Similar to the issue with football, there is a need to improve the quality of the pitches and facilities.
l While the stock of sand based hockey pitches is “sufficient”, only one pitch is floodlit meaning that the use of the site as a club base is restricted.
Officers say participation is relatively low within schools and there is only one club in existence.
l There is sufficient provision to meet demand for tennis but officers say there are some “quality issues” that need to be addressed, specifically resurfacing of courts at several council sites and the general improvement of the club facilities.
l The maintenance of bowls greens, playing surfaces and changing facilities has been identified as a priority.
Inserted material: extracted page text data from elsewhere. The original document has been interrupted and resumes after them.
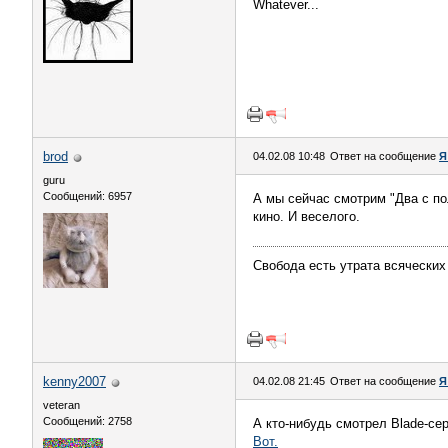
Whatever...
brod
04.02.08 10:48
Ответ на сообщение
Я
guru
Сообщений: 6957
А мы сейчас смотрим "Два с по
кино. И веселого.
Свобода есть утрата всяческих
kenny2007
04.02.08 21:45
Ответ на сообщение
Я
veteran
Сообщений: 2758
А кто-нибудь смотрел Blade-се
Вот.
The strategy also highlights existing playing fields to safeguard and they include the larger multi-pitch sites such as Grayfields, Rift House and Brierton.
John Mennear, the council’s assistant director community services said: “It is intended that the findings of this strategy will help ensure that the quantity, quality of playing pitches and accessibility to pitches meets the needs of the local population, now and into the future, thus maximizing the opportunity for participation.”
The strategy was discussed by the cabinet committee, chaired by Mayor Stuart Drummond.
Members heard the stock of modern 3G pitches was poor but land has been allocated at the former Brierton School site, off Brierton Lane, as part of major regeneration plans.
Mr Mennear said new pitches at the Sports Domes, in Seaton Carew, would also “positively impact the town”.